Task brief: Reproduce every line of the items below verbatim, keeping the original wording, spacing, and order.

Given data:

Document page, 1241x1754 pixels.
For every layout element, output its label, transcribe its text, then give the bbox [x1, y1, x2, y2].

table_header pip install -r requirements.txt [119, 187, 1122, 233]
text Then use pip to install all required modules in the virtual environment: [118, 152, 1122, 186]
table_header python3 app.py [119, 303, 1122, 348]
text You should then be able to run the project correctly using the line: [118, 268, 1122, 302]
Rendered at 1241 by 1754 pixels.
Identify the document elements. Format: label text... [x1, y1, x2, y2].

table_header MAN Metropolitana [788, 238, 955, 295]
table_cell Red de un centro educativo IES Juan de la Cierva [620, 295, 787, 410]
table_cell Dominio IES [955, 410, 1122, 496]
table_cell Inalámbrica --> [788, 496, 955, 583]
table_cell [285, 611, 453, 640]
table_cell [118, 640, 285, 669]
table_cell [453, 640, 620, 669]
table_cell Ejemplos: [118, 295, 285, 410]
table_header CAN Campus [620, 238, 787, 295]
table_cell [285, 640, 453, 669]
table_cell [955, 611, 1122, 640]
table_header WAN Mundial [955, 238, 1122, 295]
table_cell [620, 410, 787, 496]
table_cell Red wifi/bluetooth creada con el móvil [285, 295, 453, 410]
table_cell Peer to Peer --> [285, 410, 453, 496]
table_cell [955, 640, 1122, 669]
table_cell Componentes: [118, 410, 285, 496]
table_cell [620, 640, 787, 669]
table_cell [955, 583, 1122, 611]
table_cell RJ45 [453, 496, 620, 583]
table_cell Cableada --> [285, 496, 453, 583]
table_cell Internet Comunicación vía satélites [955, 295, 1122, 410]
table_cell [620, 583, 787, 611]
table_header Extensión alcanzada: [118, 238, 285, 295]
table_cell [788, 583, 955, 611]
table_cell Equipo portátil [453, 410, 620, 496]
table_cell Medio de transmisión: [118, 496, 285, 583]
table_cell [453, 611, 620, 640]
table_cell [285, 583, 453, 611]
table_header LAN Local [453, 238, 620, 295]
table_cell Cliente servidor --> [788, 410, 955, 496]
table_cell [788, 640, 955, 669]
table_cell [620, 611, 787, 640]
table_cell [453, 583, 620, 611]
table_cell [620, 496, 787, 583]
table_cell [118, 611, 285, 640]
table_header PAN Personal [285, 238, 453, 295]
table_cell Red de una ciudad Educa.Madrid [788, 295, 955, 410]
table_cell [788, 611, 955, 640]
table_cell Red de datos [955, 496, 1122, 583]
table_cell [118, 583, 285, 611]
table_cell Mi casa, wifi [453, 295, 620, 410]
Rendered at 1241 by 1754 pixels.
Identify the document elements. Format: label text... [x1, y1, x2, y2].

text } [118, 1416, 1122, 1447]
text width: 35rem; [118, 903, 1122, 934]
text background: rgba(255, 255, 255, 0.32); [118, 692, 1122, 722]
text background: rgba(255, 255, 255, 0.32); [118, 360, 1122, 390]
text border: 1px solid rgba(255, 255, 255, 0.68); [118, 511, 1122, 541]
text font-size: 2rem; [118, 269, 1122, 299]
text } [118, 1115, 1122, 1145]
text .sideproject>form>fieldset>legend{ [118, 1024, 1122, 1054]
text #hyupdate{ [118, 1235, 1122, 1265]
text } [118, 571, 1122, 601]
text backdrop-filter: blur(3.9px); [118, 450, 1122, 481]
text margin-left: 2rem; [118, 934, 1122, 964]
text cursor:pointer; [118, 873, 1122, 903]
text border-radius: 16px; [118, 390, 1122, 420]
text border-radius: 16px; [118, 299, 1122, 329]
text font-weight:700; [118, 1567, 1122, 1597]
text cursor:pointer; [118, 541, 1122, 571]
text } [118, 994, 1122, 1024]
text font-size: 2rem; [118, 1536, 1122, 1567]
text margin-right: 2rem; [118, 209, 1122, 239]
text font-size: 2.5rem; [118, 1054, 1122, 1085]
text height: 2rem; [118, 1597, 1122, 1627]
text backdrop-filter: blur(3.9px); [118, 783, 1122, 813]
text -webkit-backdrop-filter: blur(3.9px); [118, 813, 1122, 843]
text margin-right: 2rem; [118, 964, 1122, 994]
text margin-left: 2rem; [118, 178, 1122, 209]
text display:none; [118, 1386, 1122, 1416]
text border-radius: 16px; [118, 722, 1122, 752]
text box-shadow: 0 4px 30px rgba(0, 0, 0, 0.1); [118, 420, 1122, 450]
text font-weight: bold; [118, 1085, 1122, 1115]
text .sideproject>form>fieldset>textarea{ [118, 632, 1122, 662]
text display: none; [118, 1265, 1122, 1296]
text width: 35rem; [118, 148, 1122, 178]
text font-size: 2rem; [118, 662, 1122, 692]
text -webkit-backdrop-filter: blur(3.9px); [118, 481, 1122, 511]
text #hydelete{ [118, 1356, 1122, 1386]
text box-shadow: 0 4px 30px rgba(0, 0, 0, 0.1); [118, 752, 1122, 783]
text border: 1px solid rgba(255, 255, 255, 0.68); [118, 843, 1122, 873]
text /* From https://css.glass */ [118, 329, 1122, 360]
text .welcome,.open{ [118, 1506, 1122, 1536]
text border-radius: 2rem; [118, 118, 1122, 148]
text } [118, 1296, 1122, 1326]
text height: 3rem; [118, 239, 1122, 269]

Expected output:
Document page, 1241x1754 pixels.
For every layout element, output its label, transcribe its text, then give the bbox [x1, y1, x2, y2].

table_header pip install -r requirements.txt [119, 187, 1122, 233]
text Then use pip to install all required modules in the virtual environment: [118, 152, 1122, 186]
table_header python3 app.py [119, 303, 1122, 348]
text You should then be able to run the project correctly using the line: [118, 268, 1122, 302]
Rendered at 1241 by 1754 pixels.
Identify the document elements. Format: label text... [x1, y1, x2, y2].

table_header MAN Metropolitana [788, 238, 955, 295]
table_cell Red de un centro educativo IES Juan de la Cierva [620, 295, 787, 410]
table_cell Dominio IES [955, 410, 1122, 496]
table_cell Inalámbrica --> [788, 496, 955, 583]
table_cell [285, 611, 453, 640]
table_cell [118, 640, 285, 669]
table_cell [453, 640, 620, 669]
table_cell Ejemplos: [118, 295, 285, 410]
table_header CAN Campus [620, 238, 787, 295]
table_cell [285, 640, 453, 669]
table_cell [955, 611, 1122, 640]
table_header WAN Mundial [955, 238, 1122, 295]
table_cell [620, 410, 787, 496]
table_cell Red wifi/bluetooth creada con el móvil [285, 295, 453, 410]
table_cell Peer to Peer --> [285, 410, 453, 496]
table_cell [955, 640, 1122, 669]
table_cell Componentes: [118, 410, 285, 496]
table_cell [620, 640, 787, 669]
table_cell [955, 583, 1122, 611]
table_cell RJ45 [453, 496, 620, 583]
table_cell Cableada --> [285, 496, 453, 583]
table_cell Internet Comunicación vía satélites [955, 295, 1122, 410]
table_cell [620, 583, 787, 611]
table_header Extensión alcanzada: [118, 238, 285, 295]
table_cell [788, 583, 955, 611]
table_cell Equipo portátil [453, 410, 620, 496]
table_cell Medio de transmisión: [118, 496, 285, 583]
table_cell [453, 611, 620, 640]
table_cell [285, 583, 453, 611]
table_header LAN Local [453, 238, 620, 295]
table_cell Cliente servidor --> [788, 410, 955, 496]
table_cell [788, 640, 955, 669]
table_cell [620, 611, 787, 640]
table_cell [453, 583, 620, 611]
table_cell [620, 496, 787, 583]
table_cell [118, 611, 285, 640]
table_header PAN Personal [285, 238, 453, 295]
table_cell Red de una ciudad Educa.Madrid [788, 295, 955, 410]
table_cell [788, 611, 955, 640]
table_cell Red de datos [955, 496, 1122, 583]
table_cell [118, 583, 285, 611]
table_cell Mi casa, wifi [453, 295, 620, 410]
Rendered at 1241 by 1754 pixels.
Identify the document elements. Format: label text... [x1, y1, x2, y2].

text } [118, 1416, 1122, 1447]
text width: 35rem; [118, 903, 1122, 934]
text background: rgba(255, 255, 255, 0.32); [118, 692, 1122, 722]
text background: rgba(255, 255, 255, 0.32); [118, 360, 1122, 390]
text border: 1px solid rgba(255, 255, 255, 0.68); [118, 511, 1122, 541]
text font-size: 2rem; [118, 269, 1122, 299]
text } [118, 1115, 1122, 1145]
text .sideproject>form>fieldset>legend{ [118, 1024, 1122, 1054]
text #hyupdate{ [118, 1235, 1122, 1265]
text } [118, 571, 1122, 601]
text backdrop-filter: blur(3.9px); [118, 450, 1122, 481]
text margin-left: 2rem; [118, 934, 1122, 964]
text cursor:pointer; [118, 873, 1122, 903]
text border-radius: 16px; [118, 390, 1122, 420]
text border-radius: 16px; [118, 299, 1122, 329]
text font-weight:700; [118, 1567, 1122, 1597]
text cursor:pointer; [118, 541, 1122, 571]
text } [118, 994, 1122, 1024]
text font-size: 2rem; [118, 1536, 1122, 1567]
text margin-right: 2rem; [118, 209, 1122, 239]
text font-size: 2.5rem; [118, 1054, 1122, 1085]
text height: 2rem; [118, 1597, 1122, 1627]
text backdrop-filter: blur(3.9px); [118, 783, 1122, 813]
text -webkit-backdrop-filter: blur(3.9px); [118, 813, 1122, 843]
text margin-right: 2rem; [118, 964, 1122, 994]
text margin-left: 2rem; [118, 178, 1122, 209]
text display:none; [118, 1386, 1122, 1416]
text border-radius: 16px; [118, 722, 1122, 752]
text box-shadow: 0 4px 30px rgba(0, 0, 0, 0.1); [118, 420, 1122, 450]
text font-weight: bold; [118, 1085, 1122, 1115]
text .sideproject>form>fieldset>textarea{ [118, 632, 1122, 662]
text display: none; [118, 1265, 1122, 1296]
text width: 35rem; [118, 148, 1122, 178]
text font-size: 2rem; [118, 662, 1122, 692]
text -webkit-backdrop-filter: blur(3.9px); [118, 481, 1122, 511]
text #hydelete{ [118, 1356, 1122, 1386]
text box-shadow: 0 4px 30px rgba(0, 0, 0, 0.1); [118, 752, 1122, 783]
text border: 1px solid rgba(255, 255, 255, 0.68); [118, 843, 1122, 873]
text /* From https://css.glass */ [118, 329, 1122, 360]
text .welcome,.open{ [118, 1506, 1122, 1536]
text border-radius: 2rem; [118, 118, 1122, 148]
text } [118, 1296, 1122, 1326]
text height: 3rem; [118, 239, 1122, 269]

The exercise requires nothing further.